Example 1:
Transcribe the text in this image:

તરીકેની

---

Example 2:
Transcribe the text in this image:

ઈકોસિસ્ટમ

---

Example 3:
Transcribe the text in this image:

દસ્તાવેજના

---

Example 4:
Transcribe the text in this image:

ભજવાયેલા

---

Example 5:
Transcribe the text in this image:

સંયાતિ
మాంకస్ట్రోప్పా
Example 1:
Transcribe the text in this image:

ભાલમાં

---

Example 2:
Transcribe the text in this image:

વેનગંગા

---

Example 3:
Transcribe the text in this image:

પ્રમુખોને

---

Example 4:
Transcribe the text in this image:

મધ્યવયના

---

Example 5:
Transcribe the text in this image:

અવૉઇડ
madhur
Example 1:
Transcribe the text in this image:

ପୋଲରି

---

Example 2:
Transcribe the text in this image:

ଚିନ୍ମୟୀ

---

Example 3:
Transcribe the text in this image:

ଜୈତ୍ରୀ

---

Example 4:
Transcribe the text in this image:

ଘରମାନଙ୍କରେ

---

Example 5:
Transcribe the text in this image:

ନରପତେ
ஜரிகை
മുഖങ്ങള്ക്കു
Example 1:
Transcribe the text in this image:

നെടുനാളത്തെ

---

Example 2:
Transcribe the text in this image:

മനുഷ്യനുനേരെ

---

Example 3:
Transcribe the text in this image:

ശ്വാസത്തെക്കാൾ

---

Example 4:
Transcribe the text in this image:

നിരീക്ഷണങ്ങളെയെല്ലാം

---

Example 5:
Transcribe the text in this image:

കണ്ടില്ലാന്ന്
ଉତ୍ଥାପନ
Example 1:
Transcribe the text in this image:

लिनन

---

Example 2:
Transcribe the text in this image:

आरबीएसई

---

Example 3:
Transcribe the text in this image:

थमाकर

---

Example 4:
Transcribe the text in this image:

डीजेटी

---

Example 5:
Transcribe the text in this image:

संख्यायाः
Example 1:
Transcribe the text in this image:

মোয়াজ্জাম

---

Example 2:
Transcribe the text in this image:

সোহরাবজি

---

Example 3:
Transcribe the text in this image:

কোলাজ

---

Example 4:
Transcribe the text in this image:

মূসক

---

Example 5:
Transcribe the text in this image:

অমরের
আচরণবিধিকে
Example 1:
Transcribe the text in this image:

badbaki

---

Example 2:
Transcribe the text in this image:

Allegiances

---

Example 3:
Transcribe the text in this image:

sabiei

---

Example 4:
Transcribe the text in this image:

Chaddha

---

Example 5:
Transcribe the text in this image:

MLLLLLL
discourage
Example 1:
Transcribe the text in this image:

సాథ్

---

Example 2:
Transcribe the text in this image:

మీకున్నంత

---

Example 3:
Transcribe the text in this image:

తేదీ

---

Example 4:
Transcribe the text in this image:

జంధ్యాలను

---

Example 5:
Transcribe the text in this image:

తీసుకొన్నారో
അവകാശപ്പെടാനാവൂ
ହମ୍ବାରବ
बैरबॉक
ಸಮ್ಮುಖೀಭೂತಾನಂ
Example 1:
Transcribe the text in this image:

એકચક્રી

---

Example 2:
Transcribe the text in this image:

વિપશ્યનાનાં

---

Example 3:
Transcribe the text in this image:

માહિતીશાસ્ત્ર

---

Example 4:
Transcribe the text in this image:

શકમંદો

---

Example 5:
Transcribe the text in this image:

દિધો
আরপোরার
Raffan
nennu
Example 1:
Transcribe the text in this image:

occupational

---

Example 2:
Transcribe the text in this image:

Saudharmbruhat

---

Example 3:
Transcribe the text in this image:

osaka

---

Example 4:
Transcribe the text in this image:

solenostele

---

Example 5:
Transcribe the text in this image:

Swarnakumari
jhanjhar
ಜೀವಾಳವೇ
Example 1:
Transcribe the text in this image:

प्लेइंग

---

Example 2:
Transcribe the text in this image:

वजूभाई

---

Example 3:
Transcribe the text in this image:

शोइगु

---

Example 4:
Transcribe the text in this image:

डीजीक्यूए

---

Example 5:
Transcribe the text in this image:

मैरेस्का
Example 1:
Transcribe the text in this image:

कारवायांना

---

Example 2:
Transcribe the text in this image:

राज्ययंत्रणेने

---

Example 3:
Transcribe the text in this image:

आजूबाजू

= WHAT YOU SHOULD DO =
The whole listing, word for word, is the required answer.

= TASK ANSWER =
Example 1:
Transcribe the text in this image:

તરીકેની

---

Example 2:
Transcribe the text in this image:

ઈકોસિસ્ટમ

---

Example 3:
Transcribe the text in this image:

દસ્તાવેજના

---

Example 4:
Transcribe the text in this image:

ભજવાયેલા

---

Example 5:
Transcribe the text in this image:

સંયાતિ
మాంకస్ట్రోప్పా
Example 1:
Transcribe the text in this image:

ભાલમાં

---

Example 2:
Transcribe the text in this image:

વેનગંગા

---

Example 3:
Transcribe the text in this image:

પ્રમુખોને

---

Example 4:
Transcribe the text in this image:

મધ્યવયના

---

Example 5:
Transcribe the text in this image:

અવૉઇડ
madhur
Example 1:
Transcribe the text in this image:

ପୋଲରି

---

Example 2:
Transcribe the text in this image:

ଚିନ୍ମୟୀ

---

Example 3:
Transcribe the text in this image:

ଜୈତ୍ରୀ

---

Example 4:
Transcribe the text in this image:

ଘରମାନଙ୍କରେ

---

Example 5:
Transcribe the text in this image:

ନରପତେ
ஜரிகை
മുഖങ്ങള്ക്കു
Example 1:
Transcribe the text in this image:

നെടുനാളത്തെ

---

Example 2:
Transcribe the text in this image:

മനുഷ്യനുനേരെ

---

Example 3:
Transcribe the text in this image:

ശ്വാസത്തെക്കാൾ

---

Example 4:
Transcribe the text in this image:

നിരീക്ഷണങ്ങളെയെല്ലാം

---

Example 5:
Transcribe the text in this image:

കണ്ടില്ലാന്ന്
ଉତ୍ଥାପନ
Example 1:
Transcribe the text in this image:

लिनन

---

Example 2:
Transcribe the text in this image:

आरबीएसई

---

Example 3:
Transcribe the text in this image:

थमाकर

---

Example 4:
Transcribe the text in this image:

डीजेटी

---

Example 5:
Transcribe the text in this image:

संख्यायाः
Example 1:
Transcribe the text in this image:

মোয়াজ্জাম

---

Example 2:
Transcribe the text in this image:

সোহরাবজি

---

Example 3:
Transcribe the text in this image:

কোলাজ

---

Example 4:
Transcribe the text in this image:

মূসক

---

Example 5:
Transcribe the text in this image:

অমরের
আচরণবিধিকে
Example 1:
Transcribe the text in this image:

badbaki

---

Example 2:
Transcribe the text in this image:

Allegiances

---

Example 3:
Transcribe the text in this image:

sabiei

---

Example 4:
Transcribe the text in this image:

Chaddha

---

Example 5:
Transcribe the text in this image:

MLLLLLL
discourage
Example 1:
Transcribe the text in this image:

సాథ్

---

Example 2:
Transcribe the text in this image:

మీకున్నంత

---

Example 3:
Transcribe the text in this image:

తేదీ

---

Example 4:
Transcribe the text in this image:

జంధ్యాలను

---

Example 5:
Transcribe the text in this image:

తీసుకొన్నారో
അവകാശപ്പെടാനാവൂ
ହମ୍ବାରବ
बैरबॉक
ಸಮ್ಮುಖೀಭೂತಾನಂ
Example 1:
Transcribe the text in this image:

એકચક્રી

---

Example 2:
Transcribe the text in this image:

વિપશ્યનાનાં

---

Example 3:
Transcribe the text in this image:

માહિતીશાસ્ત્ર

---

Example 4:
Transcribe the text in this image:

શકમંદો

---

Example 5:
Transcribe the text in this image:

દિધો
আরপোরার
Raffan
nennu
Example 1:
Transcribe the text in this image:

occupational

---

Example 2:
Transcribe the text in this image:

Saudharmbruhat

---

Example 3:
Transcribe the text in this image:

osaka

---

Example 4:
Transcribe the text in this image:

solenostele

---

Example 5:
Transcribe the text in this image:

Swarnakumari
jhanjhar
ಜೀವಾಳವೇ
Example 1:
Transcribe the text in this image:

प्लेइंग

---

Example 2:
Transcribe the text in this image:

वजूभाई

---

Example 3:
Transcribe the text in this image:

शोइगु

---

Example 4:
Transcribe the text in this image:

डीजीक्यूए

---

Example 5:
Transcribe the text in this image:

मैरेस्का
Example 1:
Transcribe the text in this image:

कारवायांना

---

Example 2:
Transcribe the text in this image:

राज्ययंत्रणेने

---

Example 3:
Transcribe the text in this image:

आजूबाजू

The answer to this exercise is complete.